35×45 mm · 413×531 px @ 300 DPI
Government photo-ID applications enforce strict pixel and millimetre specifications because rejection costs the applicant another visit and the issuing office processing time. Sri Lanka Passport / Visa Photo is the spec used for the Sri Lanka passport / visa photo standard; if your submitted image misses the dimensions or compression ceiling, the system flags it before a human sees it. This preset crops to 35×45 mm passport and exports 413×531 JPEG @ 300 DPI, matching the published guideline. Most rejections happen for one of three reasons: wrong physical dimensions, non-white background, or the source resolution was too low to upscale cleanly to 413×531 JPEG @ 300 DPI.
| Output dimensions | 413×531 pixels |
|---|---|
| Aspect ratio | 35:45 (35×45 mm passport) |
| Print size | 35×45 mm |
| Resolution | 300 DPI |
| Output format | JPEG @ 92% quality |
| Processing | 100% in your browser — no upload |
| Cost | Free, unlimited |
| Source | Official guidelines |
The Sri Lanka photo standard is administered by the Department of Immigration and Emigration (Sri Lanka). South Asia member states have generally aligned with the 413×531 px specification at 300 DPI, though local rejection criteria vary. The physical Sri Lanka passport book has a dark blue with the Lion-Pillar emblem in gold cover.
Where this preset's output is accepted: Sri Lankan passport, NIC (National Identity Card) renewal, and visa applications at Sri Lankan missions.
Travel-document context: Sri Lankan passport holders enjoy visa-free or visa-on-arrival access to 45 destinations, ranking 95th globally; the Department of Immigration and Emigration follows a 6-month photo-recency requirement strictly. The photo specifications described on this page apply to the document used for that travel.
Recent updates (2022-2025): Sri Lanka's 2022 economic crisis drove a record surge in passport applications, with the Department of Immigration and Emigration processing over a million applications annually since. The new biometric e-passport rollout began in 2024 with phased issuance through Battaramulla and regional offices.
Country-specific note: Sri Lankan passport photos require a plain light-coloured background — usually pale blue or white — and the photo must be no older than 6 months. Run this preset, then verify the result against the official guidelines linked in the specifications table above before submitting.
This preset is a deterministic recipe — every step has fixed parameters so the result is byte-identical across runs of the same input.
Sri Lanka Passport / Visa Photo crops your input to 35:45 and resizes it to 413×531 px as JPEG — a 219-kilopixel output. The work runs through canvas APIs and a WebAssembly image-encoder; the source image is decoded into an off-screen canvas, transformed in place, and re-encoded without any network upload.

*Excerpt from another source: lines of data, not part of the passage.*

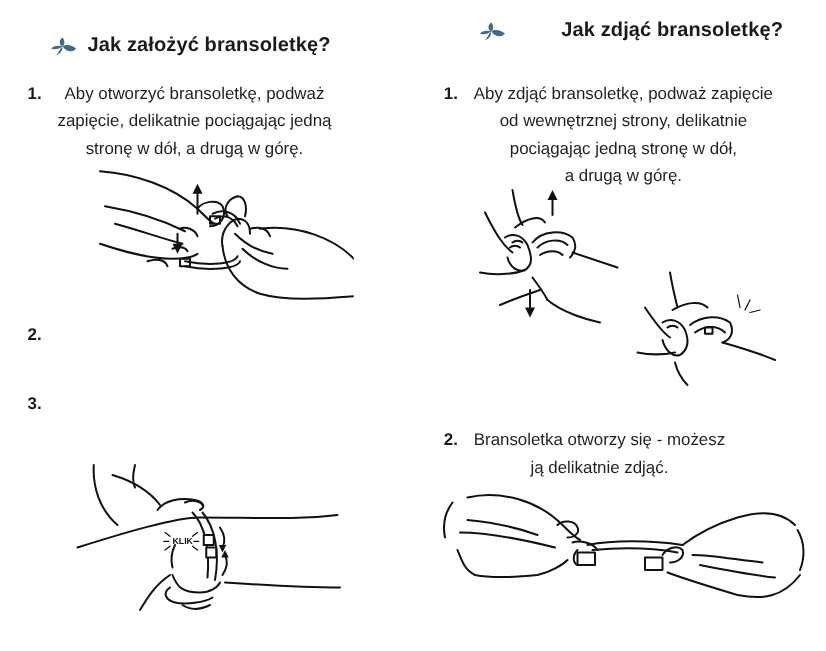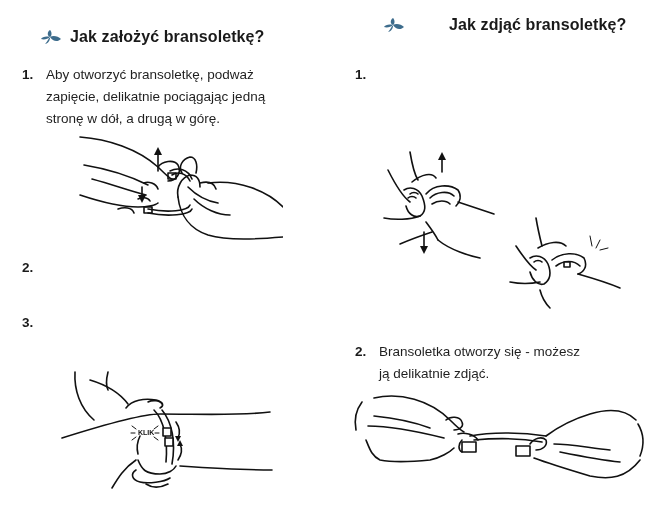--- a/index.html
+++ b/index.html
@@ -29,7 +29,7 @@
     .step .num {
       width: 24px; flex: none; font-weight: 700; color: #1a1a1a;
     }
-    .step .text { white-space: pre-line; }
+    .step .text { white-space: pre-line; text-align: center; }
 
     .col-left .s1 { left: 22px; top: 64px; width: 300px; }
     .col-left .s2 { left: 22px; top: 257px; width: 300px; }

Government photo-ID portals pre-validate the image dimensions before accepting upload; matching the spec exactly skips the rejection round-trip. The browser-side path also means the file never leaves your device — relevant when the input contains personally identifiable information, screenshots of private documents, ID scans, or proprietary product photography.

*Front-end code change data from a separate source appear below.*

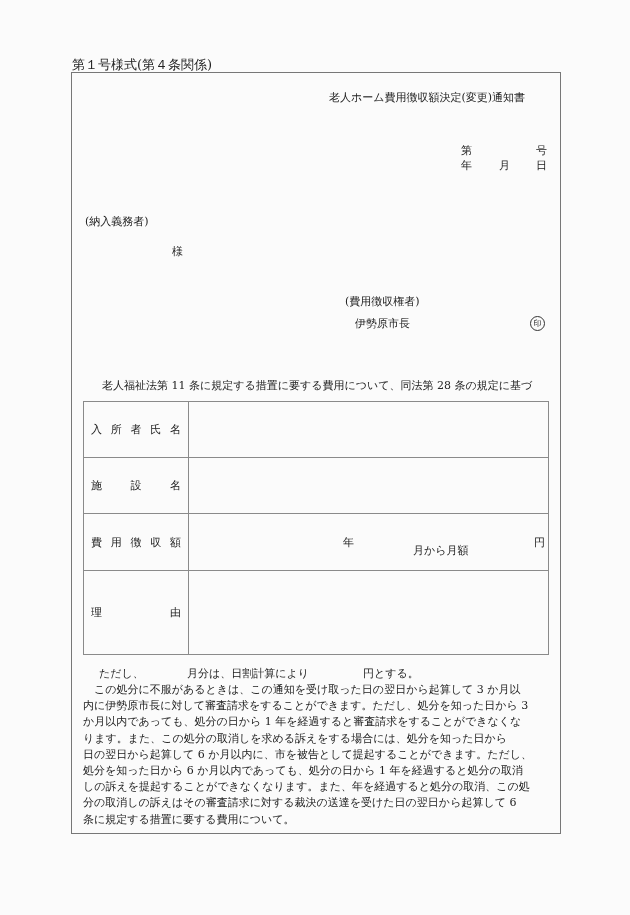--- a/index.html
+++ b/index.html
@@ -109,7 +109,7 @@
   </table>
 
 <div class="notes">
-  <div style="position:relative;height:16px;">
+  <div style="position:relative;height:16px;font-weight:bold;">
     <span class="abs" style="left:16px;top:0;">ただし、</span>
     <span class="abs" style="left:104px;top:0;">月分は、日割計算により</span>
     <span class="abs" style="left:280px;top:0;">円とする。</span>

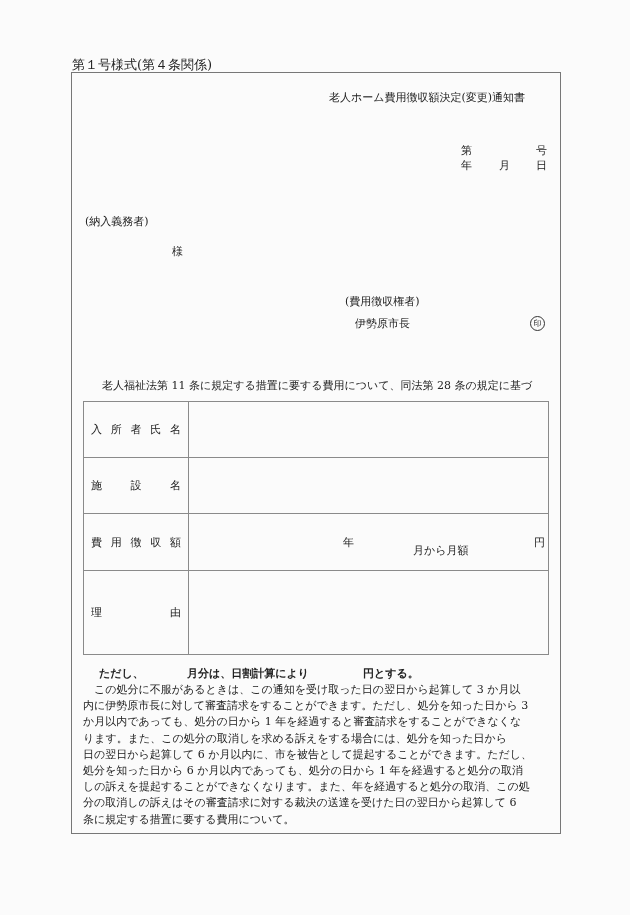--- a/index.html
+++ b/index.html
@@ -118,7 +118,7 @@
     <span class="l" style="padding-left:11px;">この処分に不服があるときは、この通知を受け取った日の翌日から起算して 3 か月以</span>
     <span class="l">内に伊勢原市長に対して審査請求をすることができます。ただし、処分を知った日から 3</span>
     <span class="l">か月以内であっても、処分の日から 1 年を経過すると審査請求をすることができなくな</span>
-    <span class="l">ります。また、この処分の取消しを求める訴えをする場合には、処分を知った日から</span>
+    <span class="l">ります。また、この処分の取消しを求める訴えをする場合には、審査請求をした場合には</span>
     <span class="l">日の翌日から起算して 6 か月以内に、市を被告として提起することができます。ただし、</span>
     <span class="l">処分を知った日から 6 か月以内であっても、処分の日から 1 年を経過すると処分の取消</span>
     <span class="l">しの訴えを提起することができなくなります。また、年を経過すると処分の取消、この処</span>

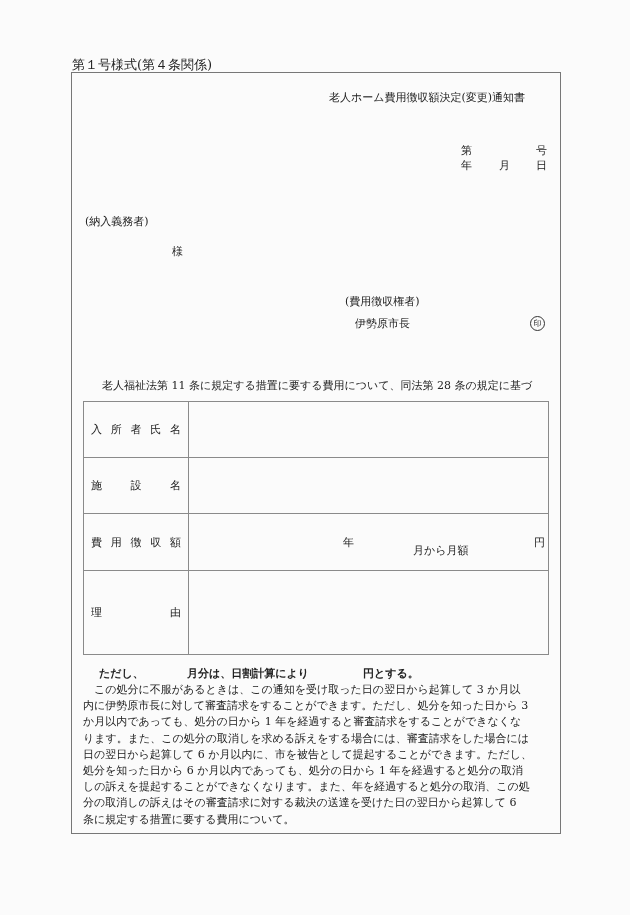--- a/index.html
+++ b/index.html
@@ -123,7 +123,7 @@
     <span class="l">処分を知った日から 6 か月以内であっても、処分の日から 1 年を経過すると処分の取消</span>
     <span class="l">しの訴えを提起することができなくなります。また、年を経過すると処分の取消、この処</span>
     <span class="l">分の取消しの訴えはその審査請求に対する裁決の送達を受けた日の翌日から起算して 6</span>
-    <span class="l">条に規定する措置に要する費用について。</span>
+    <span class="l">市を被告として提起することができます。</span>
   </div>
 </div>
 

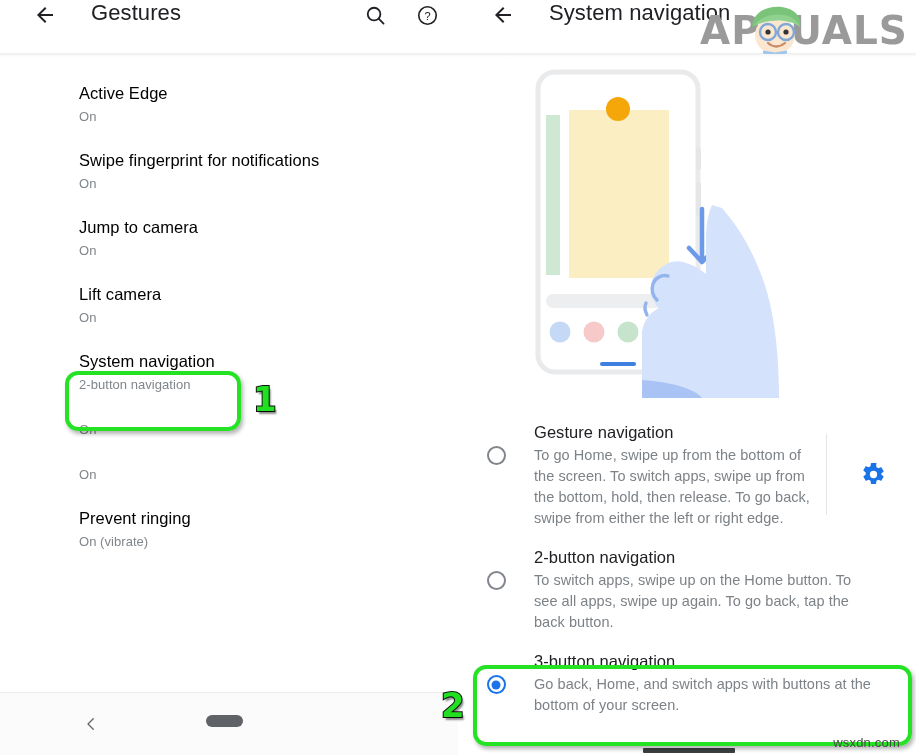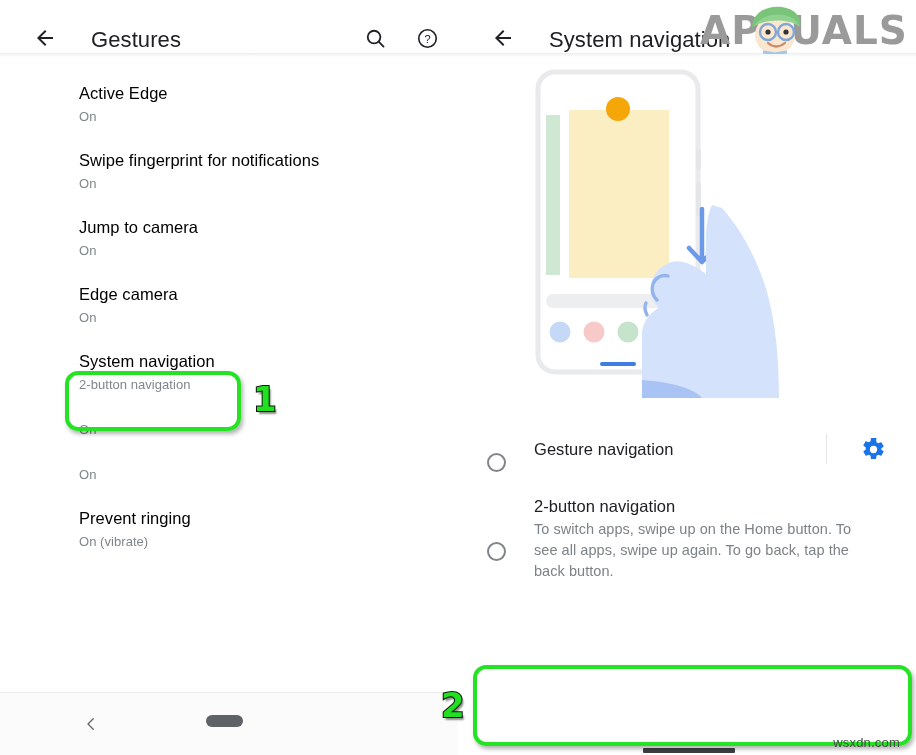--- a/index.html
+++ b/index.html
@@ -31,7 +31,7 @@
   .appbar {
     height: 53px;
     display: flex;
-    align-items: flex-end;
+    align-items: flex-start;
     padding: 0 16px;
     box-sizing: border-box;
     background: #ffffff;

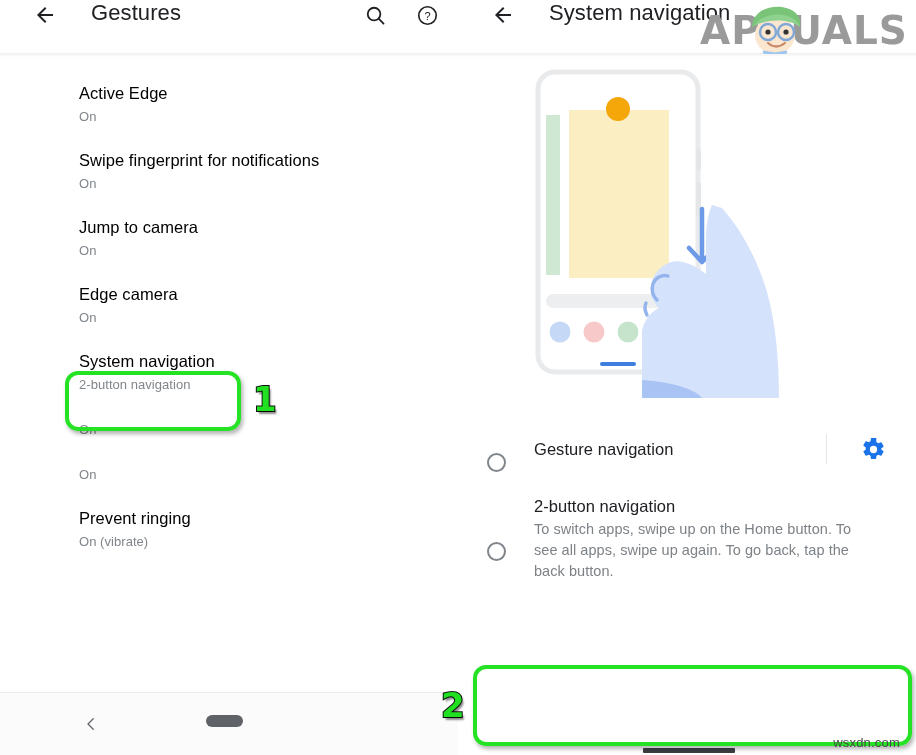--- a/index.html
+++ b/index.html
@@ -352,7 +352,7 @@
       </div>
 
       <div class="list-item">
-        <div class="list-title">Edge camera</div>
+        <div class="list-title">Lift camera</div>
         <div class="list-sub">On</div>
       </div>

413×531 px at 300 DPI, saved as JPEG at quality 92%.
The Sri Lanka Passport / Visa Photo regulation specifies a printed photo of 35×45 mm. The pixel ratio matches the millimetre ratio so the image prints at the correct physical size when the file is opened at 300 DPI.
300 DPI is the print-grade resolution at which the dot pattern disappears at normal reading distance. Government photo offices, commercial print shops, and biometric scanners all assume 300 DPI; anything lower prints visibly soft.
The target accepts JPEG, and JPEG compresses photographic content 5-10× smaller than PNG with no visible difference at quality 92%. PNG is the right choice only when the image has hard edges or transparency — which photo-ID, social posts, and product photos don't.
No. This preset runs entirely in your browser using WebAssembly + canvas APIs — no server round-trip. You can verify this in your browser's network panel: only static asset requests, no image upload. The file never leaves your device.